Happy Friday, traders.
Welcome to our weekly market wrap, where we look back at these last five trading days with a focus on the market news, economic data and headlines that had the most impact on the financial market – and may continue to into the future for the US Dollar and other key correlated assets.
The Reserve Bank of New Zealand increased the cash rate by 25 basis point to 5.5% on Wednesday and released guidance that it did not expect to hike again after already having hiked the cash rate 500 basis points.
Governor Orr added that there were indicators consumer spending and aggregate demand were easing and in some places were falling in real terms.

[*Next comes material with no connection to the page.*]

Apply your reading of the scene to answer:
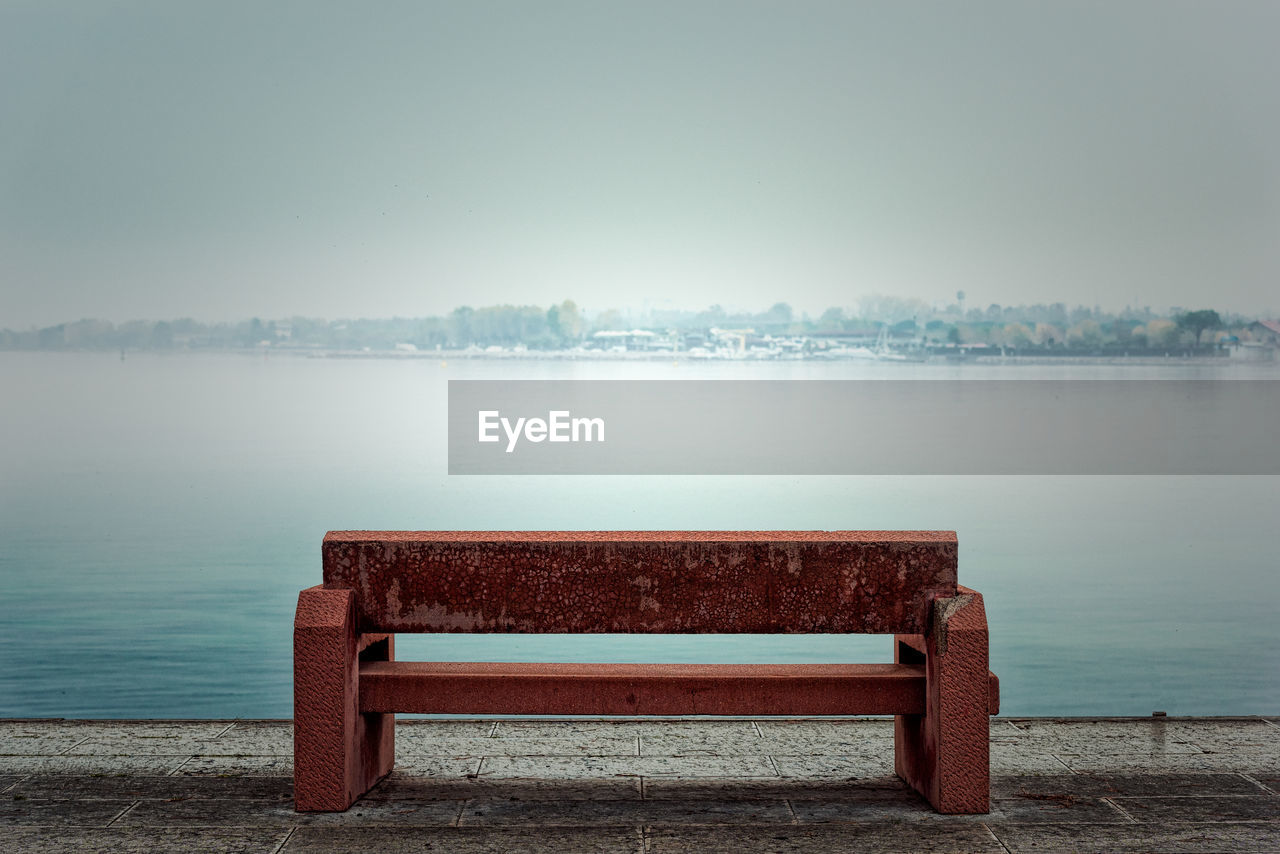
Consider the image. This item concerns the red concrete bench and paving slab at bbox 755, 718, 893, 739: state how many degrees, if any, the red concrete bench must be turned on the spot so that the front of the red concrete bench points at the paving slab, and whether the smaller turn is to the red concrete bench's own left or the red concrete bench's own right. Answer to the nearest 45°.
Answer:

“The committee is confident monetary policy is restrictive and doing its job,” he said, but added the central bank never rules out the need to change that view.
Governor Orr said there were risks that the central bank would need to raise rates due to sticky inflation expectations and continued government spending.
He added there were also downside risks including weaker-than-expected gross domestic product and a larger-than-expected impact as households as they roll over on to higher mortgage rates.
On the FOMC meeting on Wednesday, Fed officials were divided over where to go with interest rates, with some members seeing the need for more increases while others expected a slowdown in growth to remove the need to tighten further. Though the decision to increase the Fed’s benchmark rate by a quarter percentage point was unanimous, the meeting summary reflected disagreement over what the next move should be, with a tilt toward less aggressive policy.
At the end, the rate-setting Federal Open Market Committee voted to remove a key phrase from its post-meeting statement that had indicated “additional policy firming may be appropriate.”
Thanks for reading! Have a great weekend.